Friday, March 11, 2016

Dot.com and Dot.bomb

The mid to late 90's saw a rise in various technology companies. Investors scrambling and dashing out money to get in on the technology boom. Any company branded as an internet company already seemed like a success even when they weren't and so investors were putting in their money into companies that looked more solid than they actually were.

Within the tech industries, there was huge acquisitions, and fierce competitions and in a technology industry, companies have to adapt speedily to stay alive; something several companies failed to do. Andrew Fry illustrated this idea with dinosaurs representing some very prominent companies including Compserv, yahoo, AOL etc. Just like the dinosaurs, the companies that did not adapt to the changes were wiped. Unlike yahoo! the crocodile lol.

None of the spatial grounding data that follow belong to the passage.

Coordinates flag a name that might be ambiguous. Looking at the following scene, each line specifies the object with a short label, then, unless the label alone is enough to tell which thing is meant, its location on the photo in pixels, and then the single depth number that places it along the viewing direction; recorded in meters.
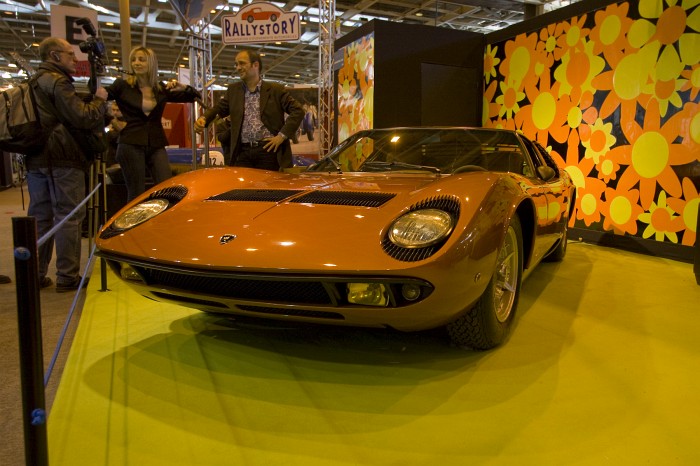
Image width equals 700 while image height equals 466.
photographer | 3.07
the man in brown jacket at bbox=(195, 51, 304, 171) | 3.79
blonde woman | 3.60
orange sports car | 1.69
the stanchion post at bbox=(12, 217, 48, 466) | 1.07
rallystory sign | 7.30
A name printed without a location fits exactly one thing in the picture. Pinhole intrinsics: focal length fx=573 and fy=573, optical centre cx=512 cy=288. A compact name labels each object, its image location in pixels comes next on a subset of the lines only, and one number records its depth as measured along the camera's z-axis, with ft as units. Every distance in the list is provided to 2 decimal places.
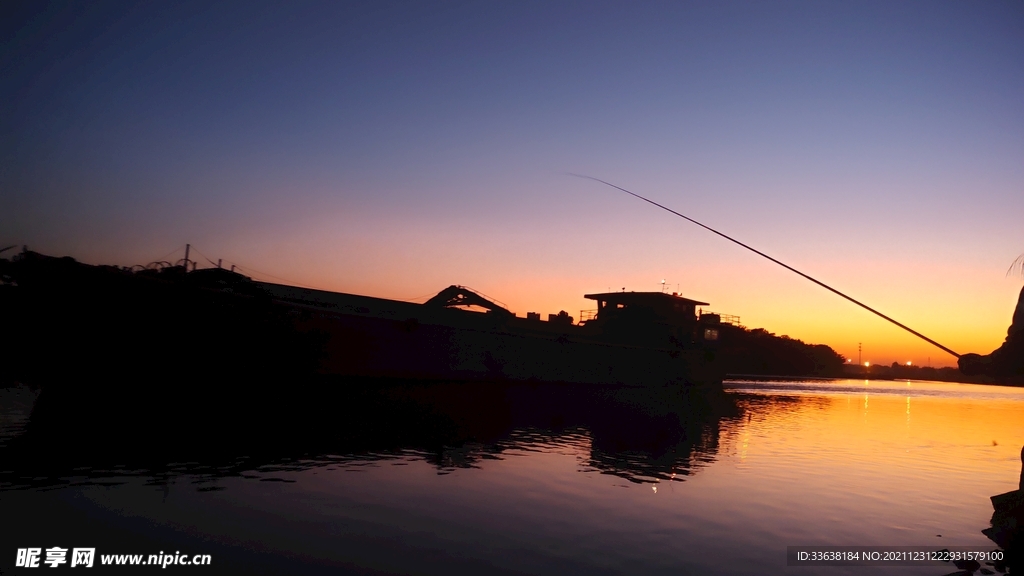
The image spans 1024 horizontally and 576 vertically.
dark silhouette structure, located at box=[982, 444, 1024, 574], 23.99
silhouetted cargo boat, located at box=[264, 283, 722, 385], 85.15
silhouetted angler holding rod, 19.90
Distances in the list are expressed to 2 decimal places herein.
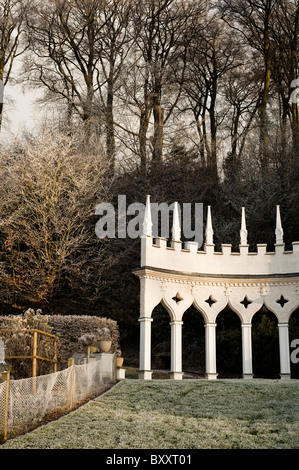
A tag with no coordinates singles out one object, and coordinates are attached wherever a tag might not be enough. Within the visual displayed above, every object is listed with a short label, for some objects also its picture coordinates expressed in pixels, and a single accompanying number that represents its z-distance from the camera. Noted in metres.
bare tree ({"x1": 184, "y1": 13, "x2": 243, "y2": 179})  37.22
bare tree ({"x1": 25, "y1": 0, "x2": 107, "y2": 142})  34.50
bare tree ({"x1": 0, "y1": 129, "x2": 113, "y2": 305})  27.39
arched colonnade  21.44
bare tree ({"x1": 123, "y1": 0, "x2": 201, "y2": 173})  34.44
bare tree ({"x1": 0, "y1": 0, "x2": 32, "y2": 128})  34.16
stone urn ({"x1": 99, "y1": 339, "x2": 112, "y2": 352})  19.41
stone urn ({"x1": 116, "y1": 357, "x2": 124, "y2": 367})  20.07
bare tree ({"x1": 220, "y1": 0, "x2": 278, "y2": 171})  34.03
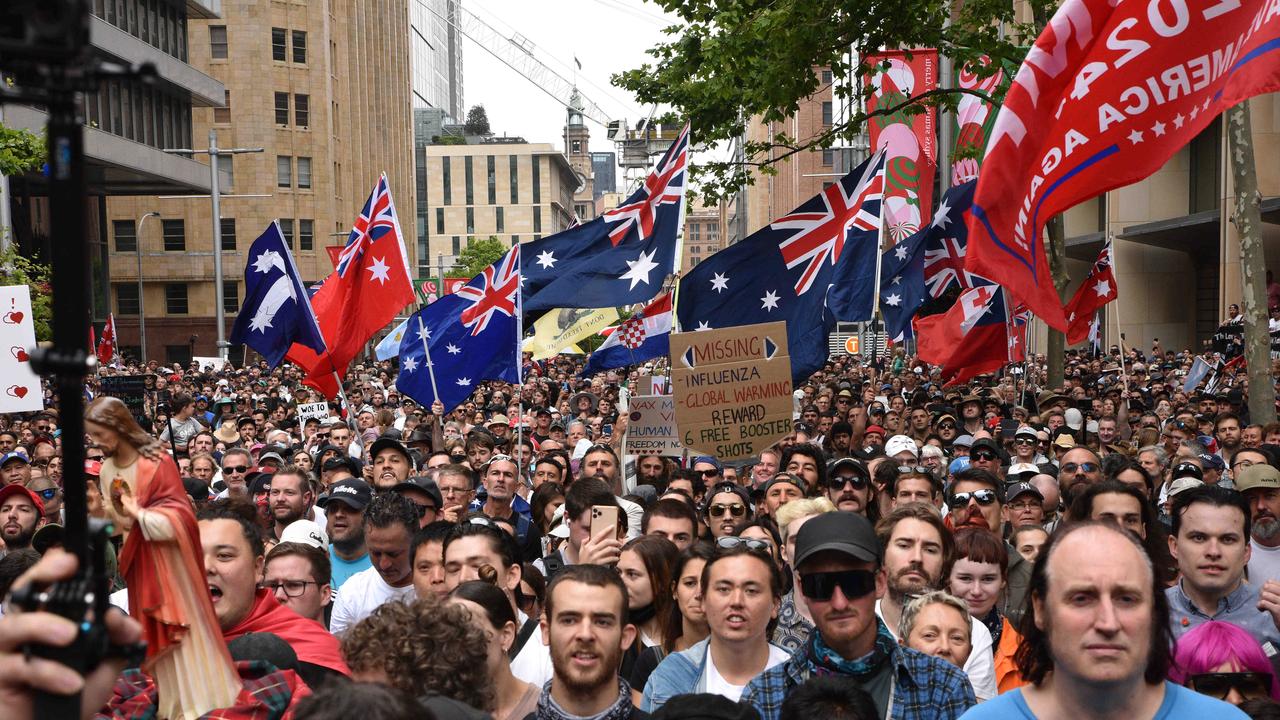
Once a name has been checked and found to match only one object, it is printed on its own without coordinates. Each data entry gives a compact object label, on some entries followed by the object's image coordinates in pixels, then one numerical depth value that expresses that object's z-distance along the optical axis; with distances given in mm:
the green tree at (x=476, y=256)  103938
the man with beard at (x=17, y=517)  8312
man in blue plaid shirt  4102
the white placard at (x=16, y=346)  12430
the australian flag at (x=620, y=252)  13961
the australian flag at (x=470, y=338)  13594
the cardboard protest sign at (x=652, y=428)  11977
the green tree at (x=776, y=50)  17141
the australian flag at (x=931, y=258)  16500
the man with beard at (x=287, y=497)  8961
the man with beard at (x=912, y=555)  5914
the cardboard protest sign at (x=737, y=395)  10172
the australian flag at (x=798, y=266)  13312
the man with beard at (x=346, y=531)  7965
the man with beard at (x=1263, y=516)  7027
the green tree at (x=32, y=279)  19984
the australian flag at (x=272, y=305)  14000
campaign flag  7855
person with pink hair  4426
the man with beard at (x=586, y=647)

Anyway, on a more serious note, i love crocodiles because they always look like they are smiling and happy to see you. Check this out:



GENIUS.

This serves as a note to tech company founders like us the students, technology is always evolving and we should always be quick to change and adapt as required..

John Dimmer Visit

Our class was introduced to funding by guest speaker John Dimmer. John Dimmer is an investor, entrepreneur and serves on the board of directors of several companies and a Managing member of FIRS management. John Dimmer attended clover park high school with our instructor Andrew Fry.

John Dimmer got a baseball scholarship at the University of Oregon where he studied accounting. After graduation, he returned to Washington to work for Puget sound bank. After that, he worked a couple of jobs and later started free range media with Andrew Fry in 1994. In 1999 he had a happy exit after selling the company to Luminant Worldwide.

After free range media, he also built up and sold another company. Prior to selling his company, he gave us tips on how to use Accounting principles to our advantage. His company had quite a bit of dept and that scared every buyer but he was able to transfer that dept to the equity and suddenly his company was very attractive to potential buyers. He went into a temporary retirement after selling his company but later got out of retirement to start a Honda dealership in Oregon.

Regarding funding, he was able to give us the different steps to funding your business.
1. Self funding - this comes from the founders savings.
2. Friends and families - the comes from the founders relatives and wealthy uncles.
3. Crowdfunding - Kick starter, indiegogo
4. Anger - this are investors willing to put in thousands of dollars into a business. They usually have networks of them like the Tacoma Angel Networks, Angels Alliance in Seattle etc.
5. First Round - this is the first series of funding the company has to take part in to grow.
6. Capital Round - this is the next round that involves raising capital to start the business.
7. Second Round - this is when the company has already started but needs to expand or just keep running.
8. Mezzanine - this is the pre IPO round.
9. Public Offering - this is when the company files for and IPO and is liquidated.

Amy Salin Visit

Guest speaker Amy Salin talked to us about the UW business plan competition. Amy Salin is the assistant director from the University of Washington's Buerk Center for Entrepreneurship at the Seattle Campus. The UW business plan Competition is open to college students across the state.

She talked to us about 3 different challenges; the Health Innovation Challenge, Environmental Innovation Challenge and the Business plan competition. The health innovation challenge involves students coming up with innovative ways to improve the health industry. This includes accurately collecting health data, health apps, prototype challenge etc. The environmental challenge is sponsored my Alaska airlines and involves students coming up with innovative ways to tackle environmental problems.

The judges in this competition are investors themselves and participants that get through more often than not get investment from Angel investors and VC investors. Participants are asked to try to connect with the judges and try to get the judges connect to them. Also participants are asked to attend a mandatory 1 hour training with a panel of coaches to practice for the real show down.

The winners of the competition are given $70,000. In the six years of the competition, there have been 46 companies created and and 37 still in existence. These companies range from consumer products to tech and beyond. The competition is difficult and competitive but students are encouraged to apply and to at least get the experience of pitching to an investor.